Sonia, con una copa en la mano, atravesó la sala. Natasha la miró, miró la puerta sin cerrar de la despensa y le pareció que ya había visto antes a Sonia, con la copa y la luz que salía de allí. “Sí, todo eso ocurrió antes que ahora y fue exactamente igual”, pensó Natasha.
—Sonia, ¿qué estoy tocando?— gritó Natasha, deslizando su dedo sobre el bordón.
—¡Ah! ¡Estás aquí!— dijo con sobresalto Sonia. —No lo sé. ¿La Tempestad?— preguntó tímidamente, con temor de equivocarse.
“Sí, se estremeció exactamente lo mismo. Se acercó igual que ahora y también sonrió con timidez… ¡Todo eso fue exactamente así! Y yo pensé… entonces, que le faltaba algo.”
—No; es el coro de Los Aguadores, ¿lo oyes?— terminó cantando el tema del coro para que Sonia lo recordara. —¿Adónde ibas?— preguntó después.
—A cambiar el agua de la copa. Me falta poco para terminar el dibujo.
—Tú siempre estás ocupada, yo no sé— dijo Natasha. —¿Dónde está Nikolái?
—Creo que duerme.
—Ve a despertarlo, Sonia. Dile que lo llamo para cantar— y se quedó pensando en el significado que podía tener lo sucedido; y sin resolver el problema y sin mínimamente lamentarlo, se trasladó de nuevo con la imaginación al tiempo en que estaban juntos y él la miraba con ojos de enamorado.
“¡Oh, que venga! ¡Que venga cuanto antes! Tengo tanto miedo de que no llegue… y lo principal es que me hago vieja. Ya no encontrará en mí lo que hay ahora. Puede suceder que llegue hoy, que llegue ahora. A lo mejor ha llegado ya y está en la sala, esperándome. Quizá llegara ayer y lo he olvidado.” Se levantó, dejó la guitarra en su sitio y pasó a la sala. Toda la familia estaba sentada en torno a la mesa de té, con los preceptores, las institutrices y los huéspedes.
Los criados permanecían en pie, atentos al servicio, pero no estaba el príncipe Andréi.
—¡Ahí tenemos a Natasha!— dijo Iliá Andréievich al verla entrar en la sala. —Ven, siéntate a mi lado.
Pero Natasha se detuvo junto a su madre y miró a su alrededor, como si buscara algo.
—Mamá, démelo, démelo en seguida— y una vez más se esforzó por contener las lágrimas.
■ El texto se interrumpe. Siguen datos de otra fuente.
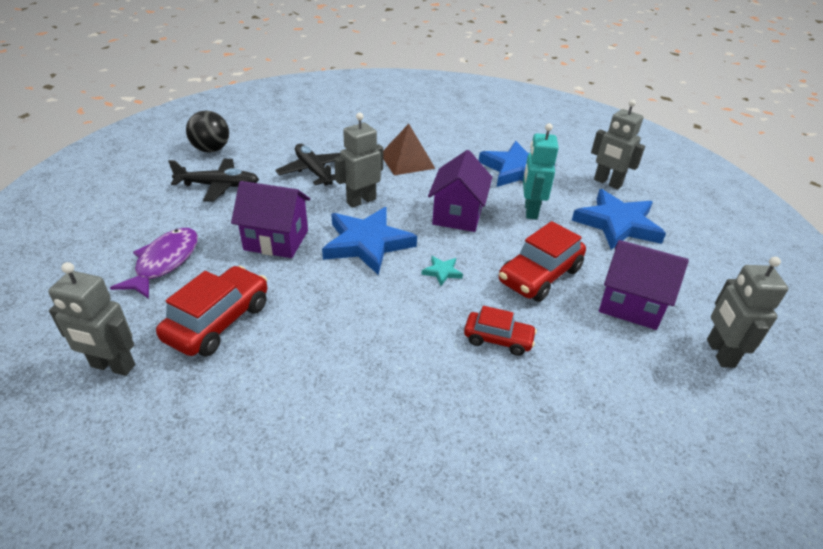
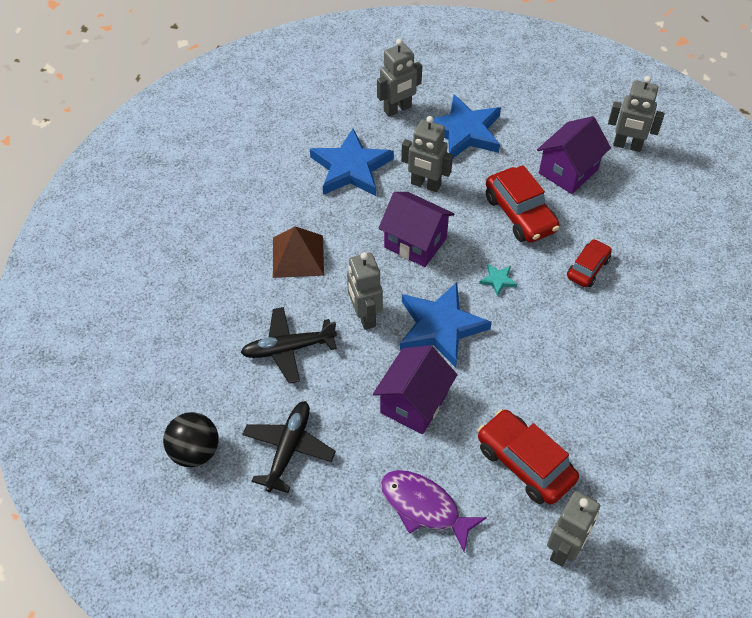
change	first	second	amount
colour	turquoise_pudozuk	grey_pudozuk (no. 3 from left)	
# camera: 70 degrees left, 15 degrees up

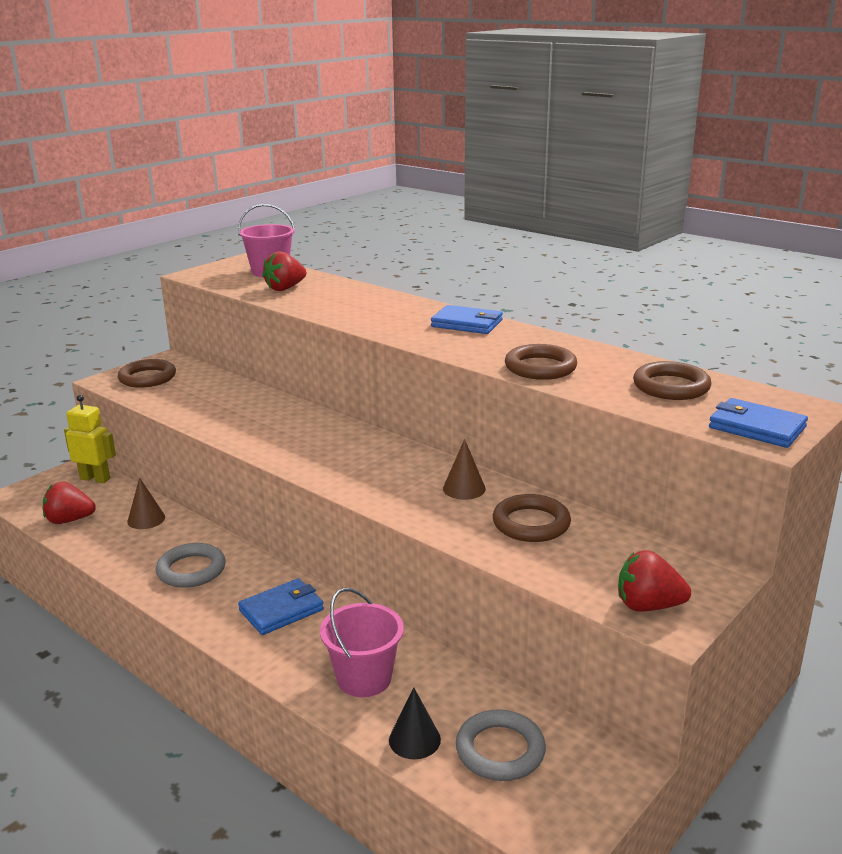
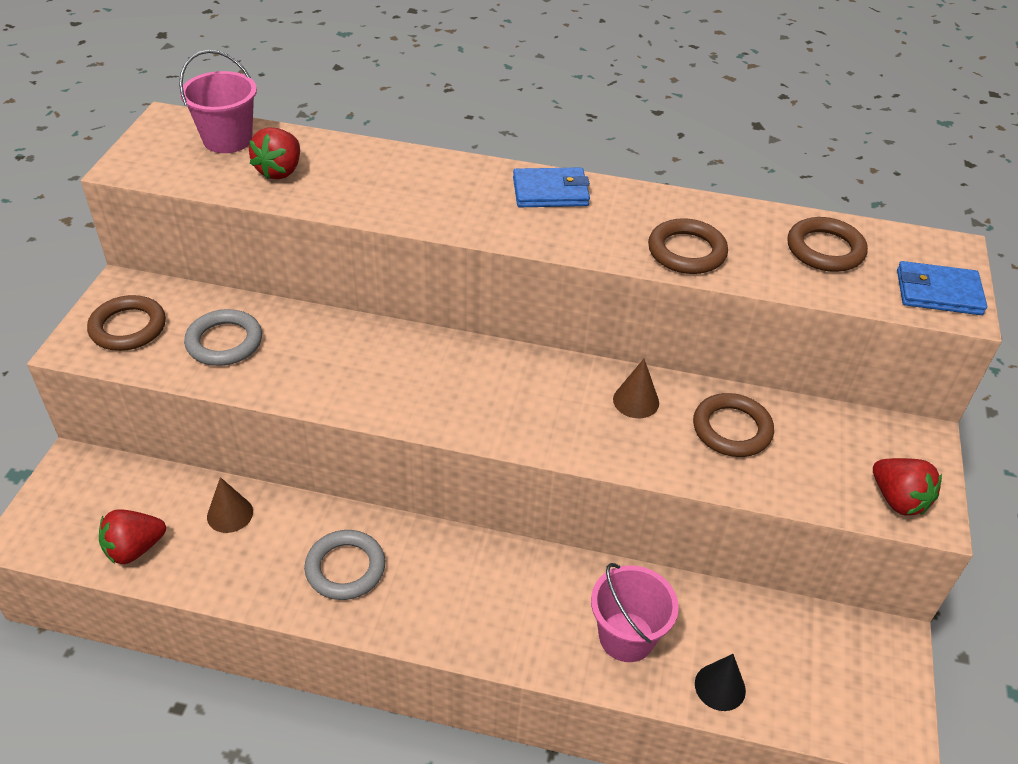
change	first	second	amount
missing	yellow_pudozuk		
missing	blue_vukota (no. 1 from left)		
relocated	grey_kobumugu (no. 2 from left in the first image)	grey_kobumugu (no. 1 from left)	
spun	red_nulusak (no. 3 from left)		105 degrees counterclockwise
# camera: 30 degrees left, 20 degrees up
Se sentó en su sitio, prestando oído a la conversación de las personas mayores y de Nikolái, que también había acudido a la mesa. “Dios mío, Dios mío, las mismas caras, las mismas conversaciones, papá sostiene su taza como siempre y sopla de la misma manera”, pensaba, sintiendo con horror la repulsión que nacía en ella contra la familia por ser todos como eran siempre.
Después del té, Nikolái, Sonia y Natasha pasaron al saloncito de los divanes, a su rincón favorito, donde, como siempre, se iniciaban las conversaciones más íntimas.